= Tang Kwok Hin =

Tang Kwok Hin (鄧國騫) is a Hong Kong mixed media artist, working as an independent curator and writer. He was born in 1983 in Hong Kong. He received his Master of Fine Arts and Bachelor of Arts (major in Fine Art) from the Chinese University of Hong Kong in 2008 and 2006 respectively. His works were based on the exploration of the relationships between art and society by means of collage, he also tries giving new meanings to some ready-made objects by exploration and reconstructions.

== Career ==

Tang’s artwork is known for focusing on the theories of occasion, space, time and hidden rules which are existing in daily life. He describes his works as conceptual based symbolic collage himself. After quitting his place as a part-time visual arts teacher at the Hong Kong Institute of Contemporary Culture (HKICC) Lee Shau Kee School of Creativity, he now works as a full-time artist as well as a regular speaker at some educational talks and seminars in order to promote art.
His works have been collected by a variety of art organizations such as the Hong Kong Museum of Art, Amelia Johnson Contemporary, Deutsche Bank and other private art collectors around the world. He also got many exhibition chances, the most significant one in Art Basel Hong Kong in 2013, displaying his work The weak are meat, while recently, in 2015, he also got solo exhibitions in Hong Kong and Taipei. Moreover, Tang also cooperates with some foreign and local artists in group exhibitions.

== Personal life ==

Tang Kwok Hin was born and raised in a walled village in Kam Tin, which makes him more into the relationship between urban development and nature. Most of the time, Tang's works focuses on the theme of city's development, which he tries finding something sceptical on.
Tang has a good relationship with his family.
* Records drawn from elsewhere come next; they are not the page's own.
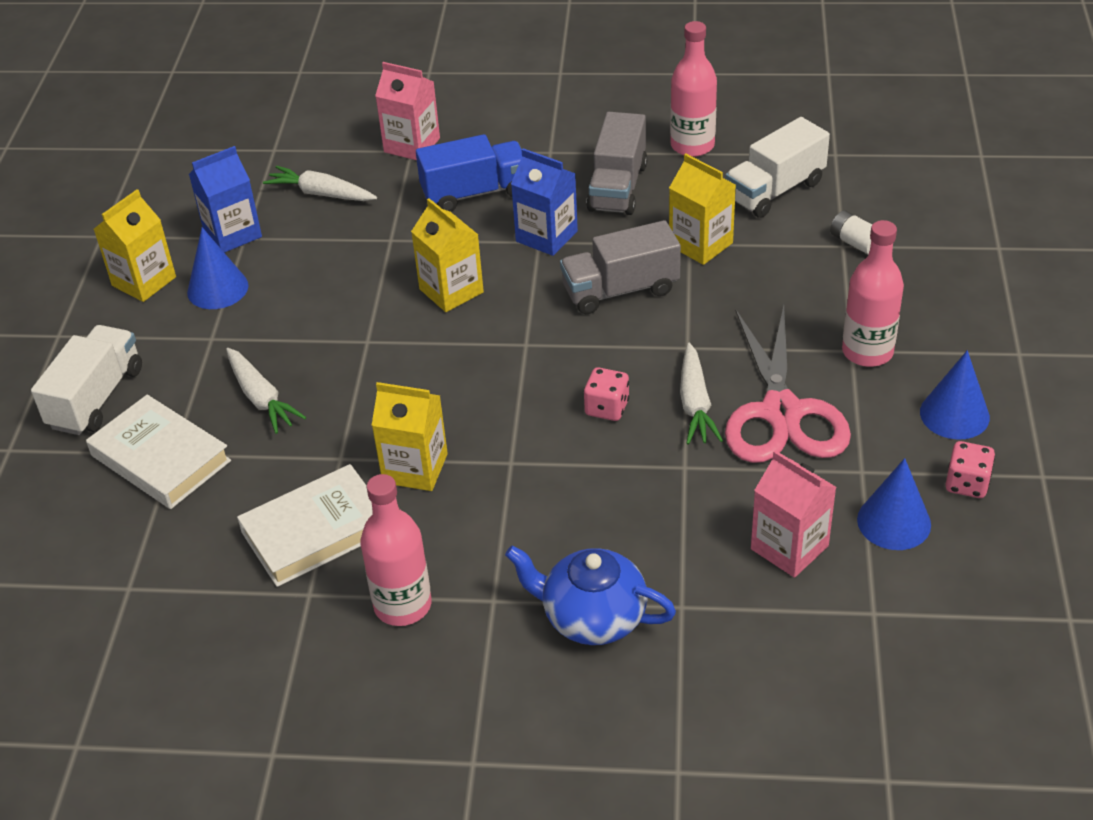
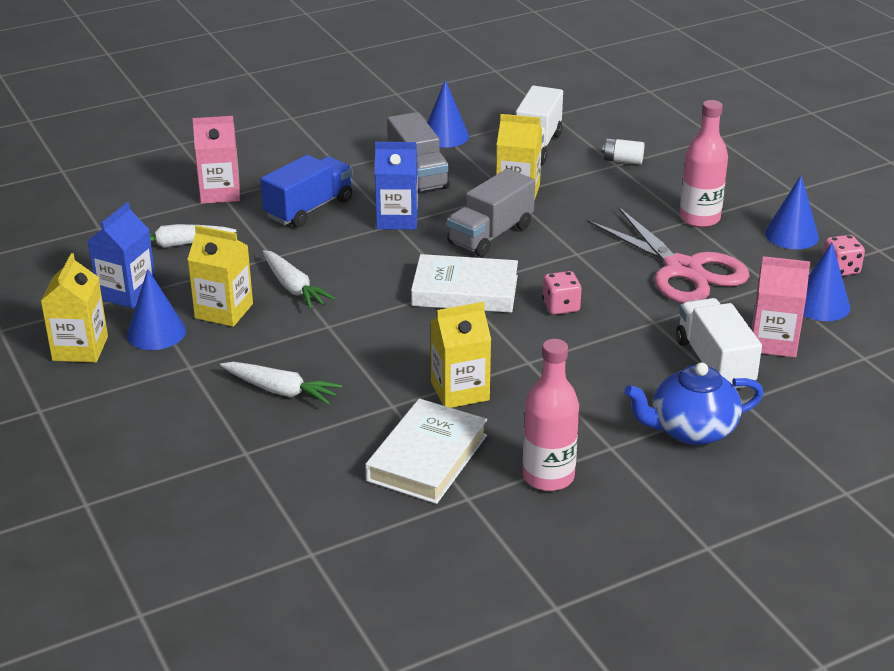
camera: 35 degrees left, 10 degrees down
(96, 398) = (129, 440): white truck -> white truck (714, 363)
(160, 458) = (238, 459): white book -> white book (465, 291)
(451, 291) = (360, 274): yellow carton -> yellow carton (224, 311)
(692, 146) = (445, 136): pink bottle -> blue cone
(695, 404) = (619, 284): white carrot -> white carrot (293, 288)

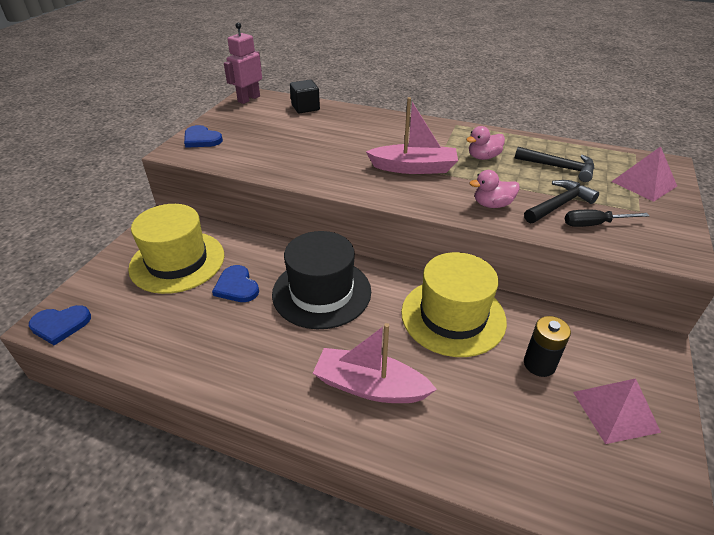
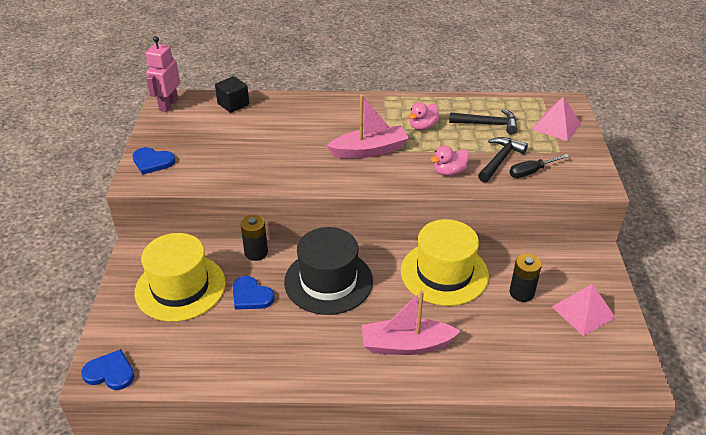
camera: 20 degrees left, 0 degrees up
(60, 325) = (110, 372): blue heart -> blue heart turned 135 degrees counterclockwise
(266, 247) = (256, 253): none -> black battery

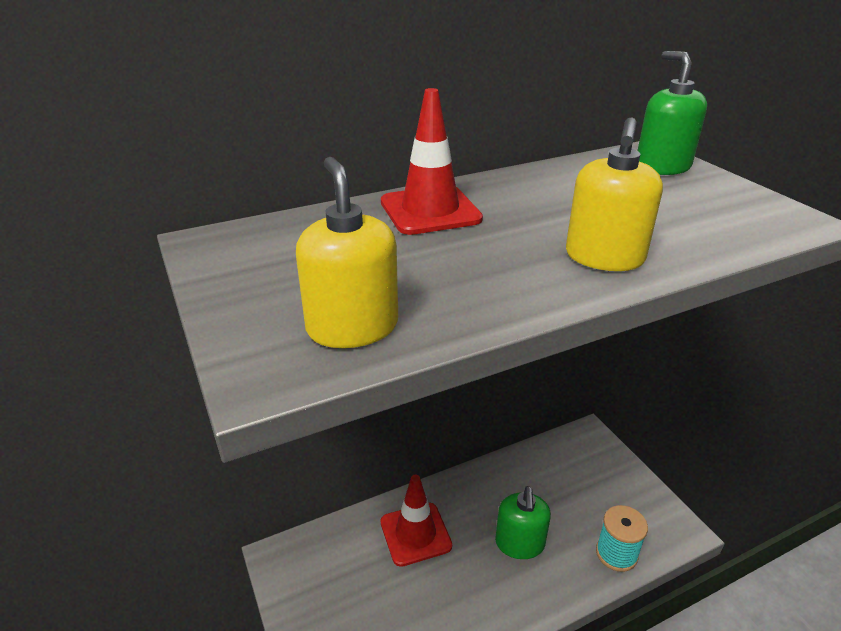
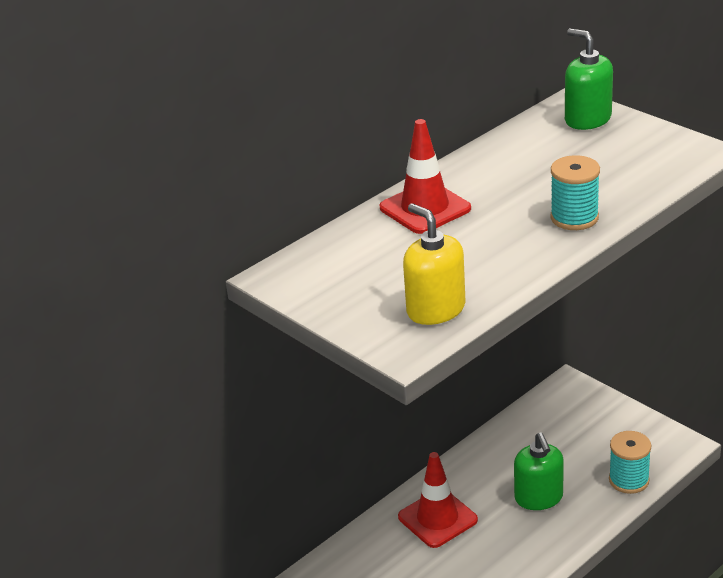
camera: 15 degrees left, 0 degrees up
(604, 257) = (574, 218): yellow soap dispenser -> turquoise spool

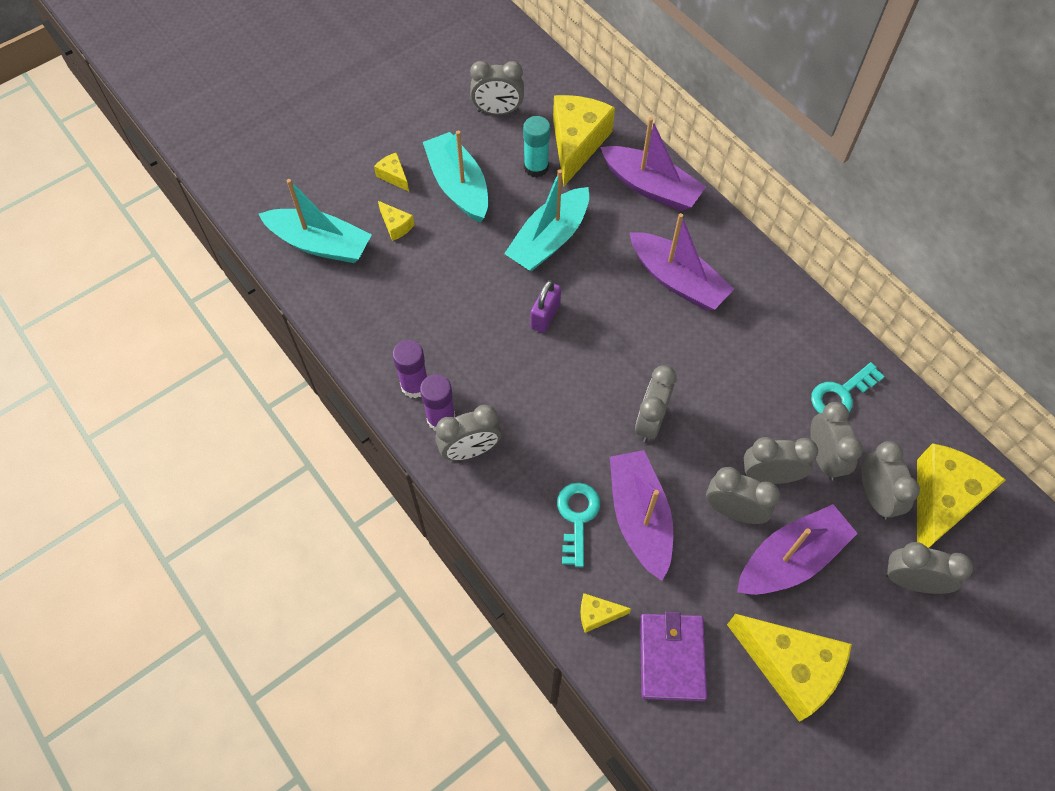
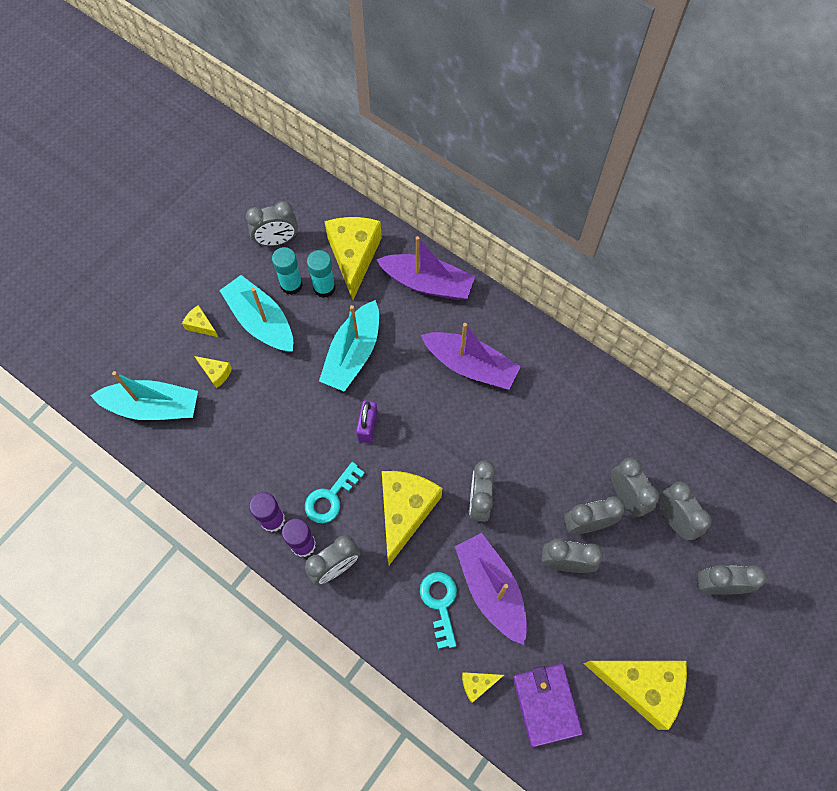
camera: 15 degrees left, 5 degrees up
(501, 157) = (291, 285): none -> turquoise glue stick
(791, 559) = (620, 592): purple boat -> none
(841, 394) = (627, 436): turquoise key -> turquoise key (330, 497)
(941, 501) = (726, 509): yellow cheese -> yellow cheese (405, 511)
As an artist who has just started his path, his parents are more than willing to help him with the artwork, by simply collecting or purchasing materials.

== Awards ==

=== 2011 ===

He got the honor to receive Hong Kong Arts Development Awards 2010, the Young Artist Award of Visual Arts presented by the Hong Kong Arts Development Council, the Special Prize “Personal Exhibition” and Selected Entry in the 5th International Arte Laguna Prize by Italian Cultural Association MOCA and Arte Laguna Office, as well as a place for Artists in the Neighbourhood Scheme V by Leisure and Cultural Services Department and Hong Kong Art Promotion Office.

=== 2010 ===

His work, Entanglement was selected to the entry of Finalist, Sovereign Asian Art Prize 2010 and he received 40 Under 40 Awards presented by Sovereign Art Foundation and Perspective Magazine respectively.

=== 2009 ===

He won First prize at Hong Kong Contemporary Art Biennial Award 2009 with his work, The Photo Book of Mu Mu Dao.